The Church of San Carlo Borromeo was built in 1635 to replace the earlier Church of Saint Anthony of Padua, which stood within the castle walls and has since disappeared. The façade includes a Renaissance-style portal. The interior has a single nave with a square presbytery and contains nine wooden altars dating to the 17th and 18th centuries. Eight of these were placed along the sides of the nave and were donated by noble families of the village.

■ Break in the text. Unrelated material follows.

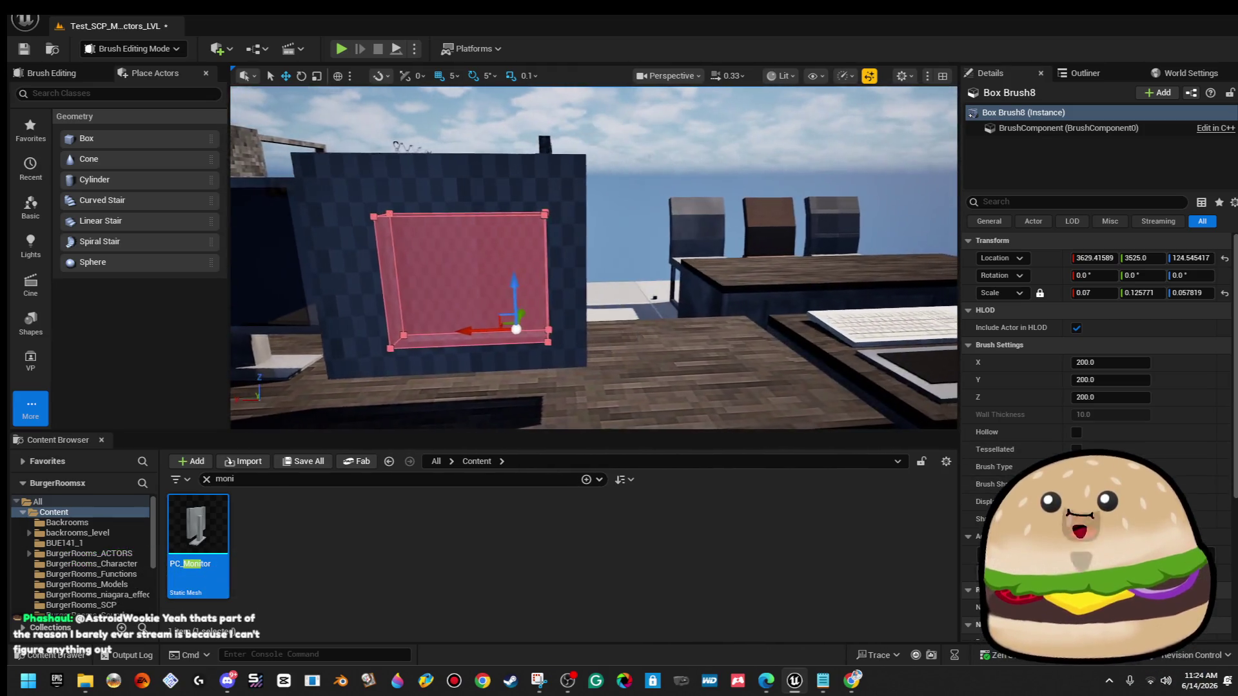
pyautogui.click(1096, 292)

The high altar is dedicated to Saint Charles Borromeo and is flanked by wooden statues of Saint Macarius and Saint Roch. Above it stands a large crucifix with two angels. The emblem of the Congregazione dei Possidenti, later adopted as the coat of arms of the municipality of Poggiodomo, appears on the base of the altar and on the choir.

=== Madonna della Stella ===
The hermitage of the Madonna della Stella is located in the Valle del Noce near Roccatamburo, between Poggiodomo and Cerreto di Spoleto. It originated in the 7th century as a Benedictine monastic cell dependent on the Abbey of Farfa, later passing to the Abbey of San Pietro in Valle near Ferentillo.

In the 14th century the site came under the Augustinians of Cascia, who established the hermitage of Santa Croce, carving cells and a small church into the rock. The church was frescoed in 1416 with works of the Umbrian school influenced by Sienese painting. It underwent restoration in 1525.

From the 17th century the hermitage was gradually abandoned by its occupants. In 1809, following the reorganization of ecclesiastical property, its administration passed to the municipality of Poggiodomo. In the same year the remains of the church and an image of the Madonna were rediscovered, giving rise to reports of miraculous apparitions, later interpreted as the rediscovery of ancient frescoes.

The site took the name "Madonna della Stella" from the star-shaped decoration on the Madonna's garment. It was the subject of disputes among nearby communities before being definitively assigned in 1970 to the local administration of civic lands of Roccatamburo.

Pilgrimages to the hermitage developed over time, with processions organized on successive Sundays in May by different neighboring communities. Devotional practices included the use of oil from a lamp burning before the image of the Madonna, believed to have healing properties. Numerous ex voto offerings are preserved at the site.